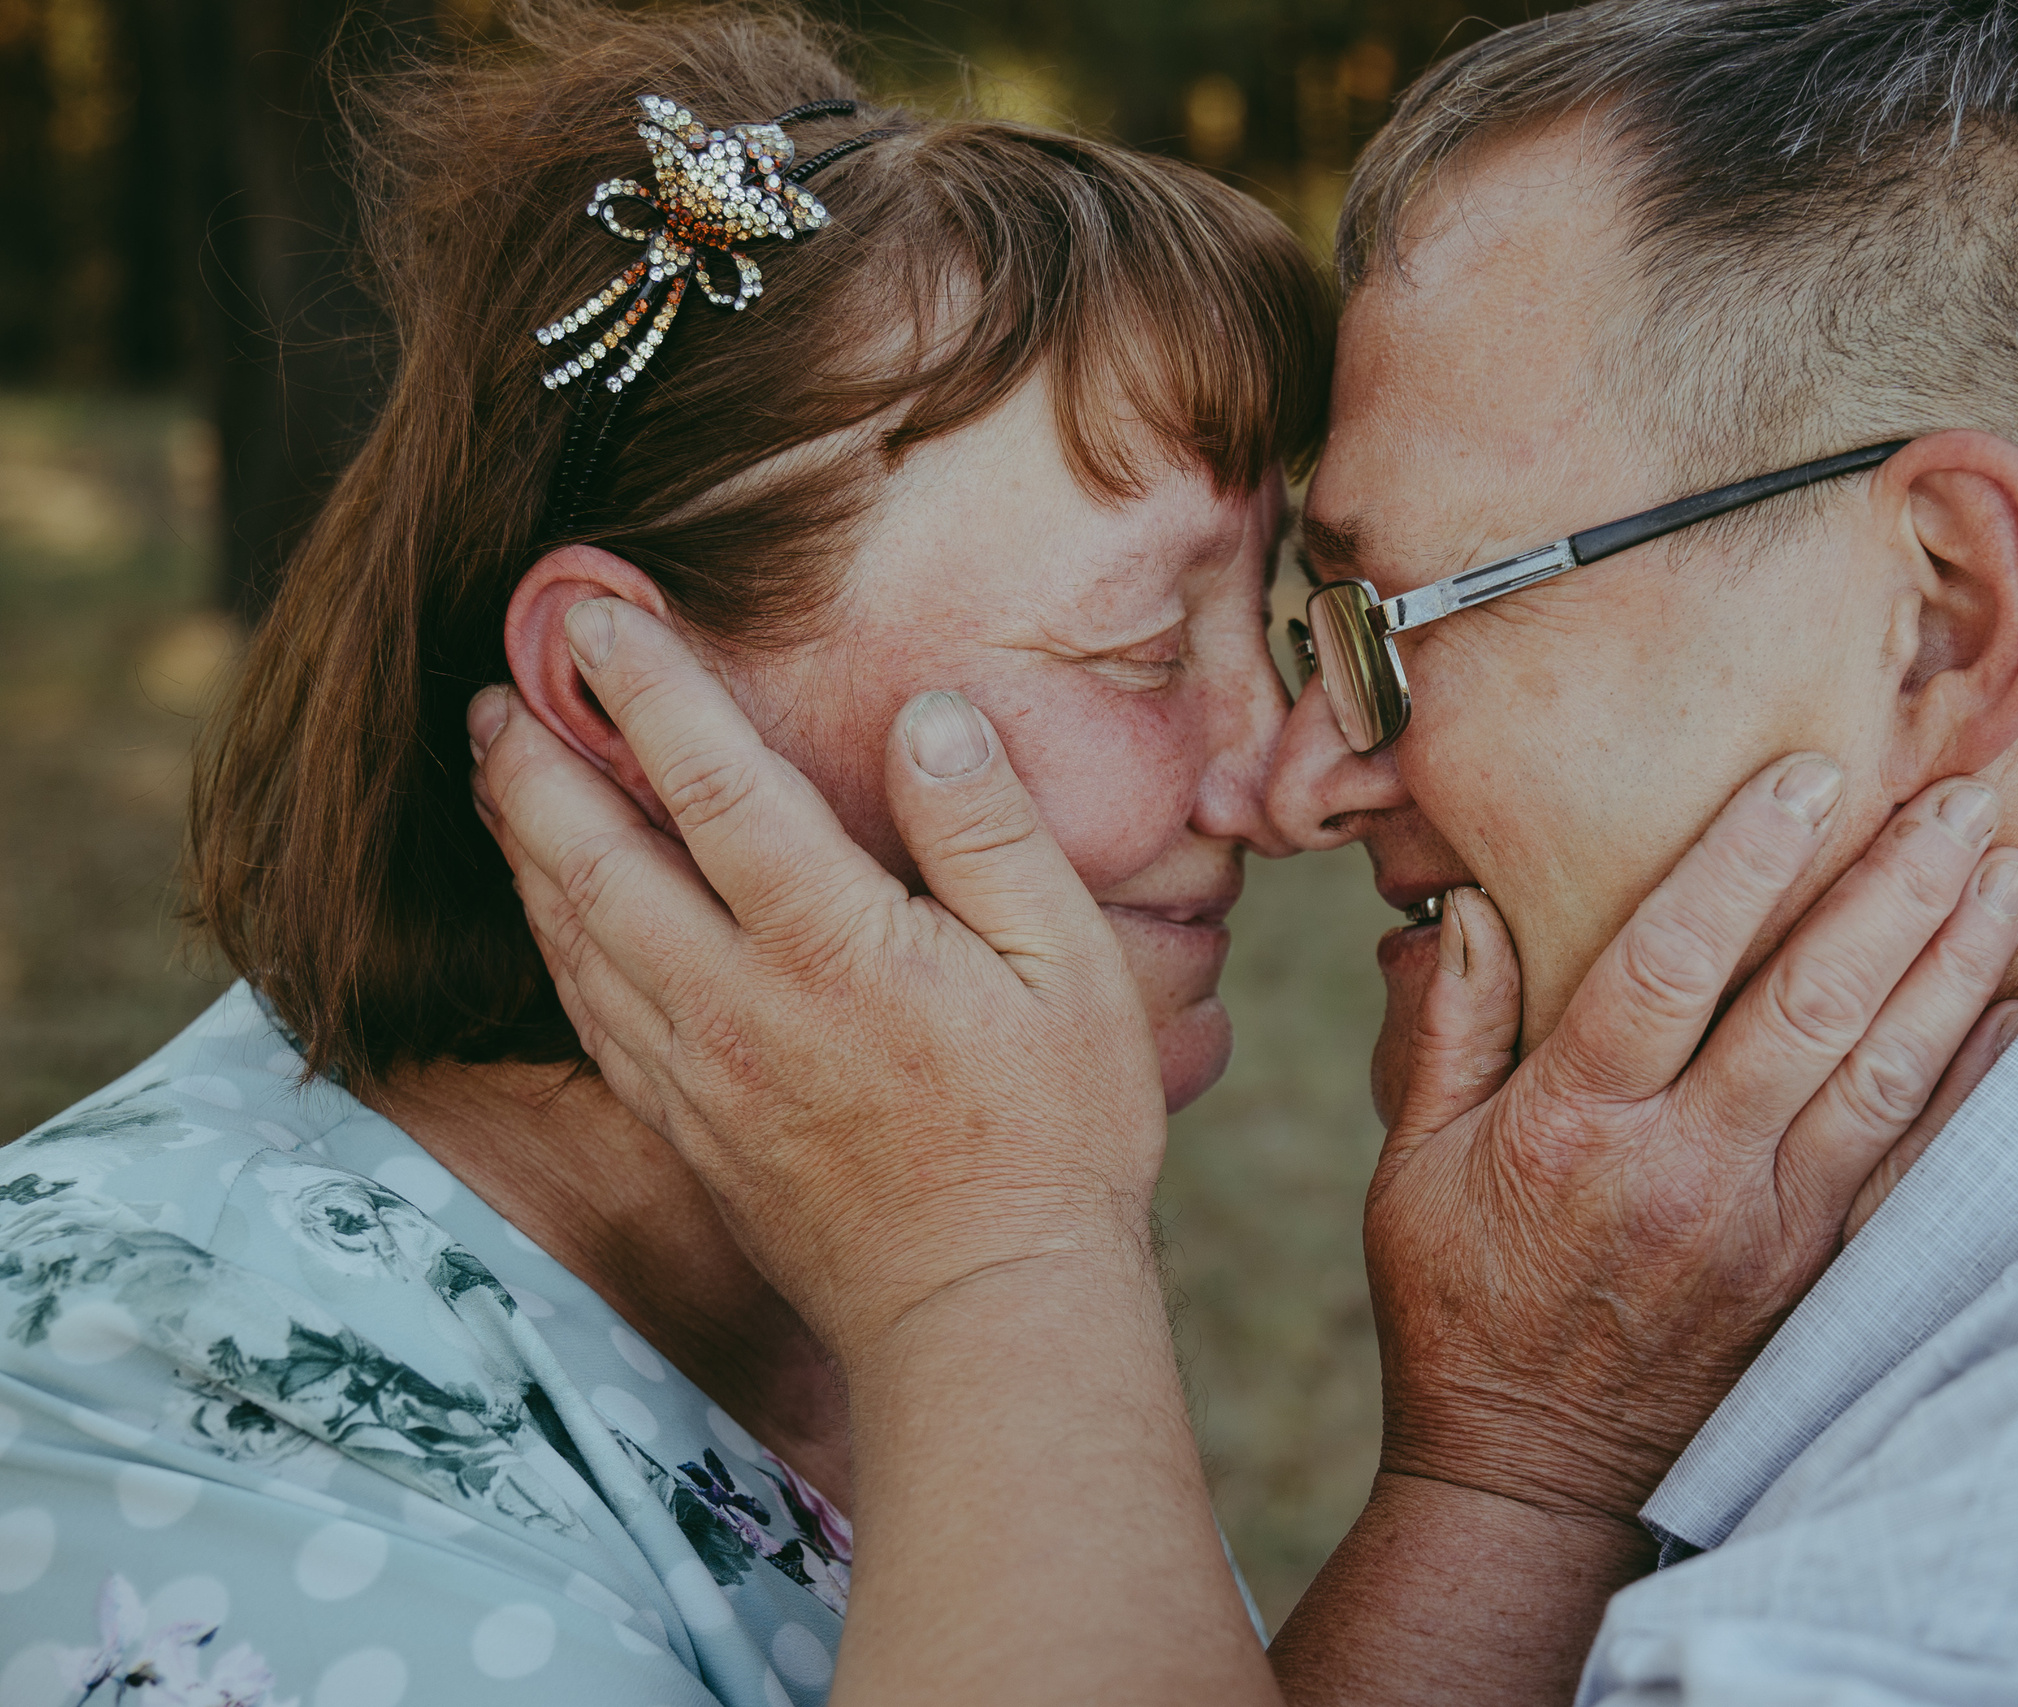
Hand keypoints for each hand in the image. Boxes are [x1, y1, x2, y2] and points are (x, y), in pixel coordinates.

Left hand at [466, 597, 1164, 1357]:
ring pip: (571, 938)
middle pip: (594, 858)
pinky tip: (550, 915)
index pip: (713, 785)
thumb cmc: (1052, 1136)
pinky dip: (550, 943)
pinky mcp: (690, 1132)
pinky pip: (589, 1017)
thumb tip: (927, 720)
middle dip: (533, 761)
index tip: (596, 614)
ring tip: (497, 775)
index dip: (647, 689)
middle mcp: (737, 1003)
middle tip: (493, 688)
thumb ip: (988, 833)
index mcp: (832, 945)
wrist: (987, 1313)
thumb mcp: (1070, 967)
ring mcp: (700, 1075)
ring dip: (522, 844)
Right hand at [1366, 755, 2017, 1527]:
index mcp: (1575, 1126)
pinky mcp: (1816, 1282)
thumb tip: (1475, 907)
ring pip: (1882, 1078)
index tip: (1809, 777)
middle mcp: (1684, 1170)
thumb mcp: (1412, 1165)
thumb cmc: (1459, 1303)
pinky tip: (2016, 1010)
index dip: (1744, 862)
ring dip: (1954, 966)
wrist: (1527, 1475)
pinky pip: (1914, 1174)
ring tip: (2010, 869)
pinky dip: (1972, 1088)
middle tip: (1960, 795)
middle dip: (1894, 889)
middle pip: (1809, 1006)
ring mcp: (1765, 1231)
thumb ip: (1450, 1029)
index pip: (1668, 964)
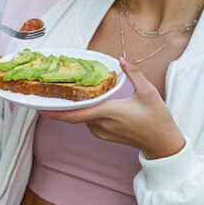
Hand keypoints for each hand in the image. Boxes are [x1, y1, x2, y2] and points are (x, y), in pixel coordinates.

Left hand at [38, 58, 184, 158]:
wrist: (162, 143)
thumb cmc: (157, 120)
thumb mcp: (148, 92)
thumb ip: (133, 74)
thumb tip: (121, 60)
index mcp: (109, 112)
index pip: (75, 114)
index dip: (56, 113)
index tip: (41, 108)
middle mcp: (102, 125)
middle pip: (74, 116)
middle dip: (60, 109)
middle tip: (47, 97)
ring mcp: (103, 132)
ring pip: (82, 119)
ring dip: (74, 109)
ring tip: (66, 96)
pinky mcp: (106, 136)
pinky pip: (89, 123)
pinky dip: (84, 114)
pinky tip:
=======
## [WHAT THE TASK REQUIRES]
Going from the line with "ring pip: (1882, 1078)" to the last line of the listing, write out each line exactly and nothing else. Leave out all pictures.

## [EXERCISE ANSWER]
ring pip: (1882, 1078)
index tip: (1809, 777)
middle mcp: (1684, 1170)
thumb mcp: (1412, 1165)
thumb cmc: (1459, 1303)
pinky tip: (2016, 1010)
index dip: (1744, 862)
ring dip: (1954, 966)
wrist: (1527, 1475)
pinky pip: (1914, 1174)
ring tip: (2010, 869)
pinky dip: (1972, 1088)
middle tip: (1960, 795)
middle dip: (1894, 889)
middle pip: (1809, 1006)
ring mcp: (1765, 1231)
thumb ip: (1450, 1029)
index pip: (1668, 964)
Hand keypoints for each hand in the image. Boxes are [x1, y1, x2, y2] and points are (x, y), in pixel coordinates.

Left hand at [38, 58, 184, 158]:
wrist: (162, 143)
thumb cmc: (157, 120)
thumb mcp: (148, 92)
thumb ip: (133, 74)
thumb tip: (121, 60)
index mcp: (109, 112)
index pip: (75, 114)
index dip: (56, 113)
index tip: (41, 108)
middle mcp: (102, 125)
middle pip: (74, 116)
middle dip: (60, 109)
middle tip: (47, 97)
ring mcp: (103, 132)
ring pip: (82, 119)
ring dip: (74, 109)
ring tip: (66, 96)
pinky mcp: (106, 136)
pinky pip: (89, 123)
pinky dip: (84, 114)
pinky tip:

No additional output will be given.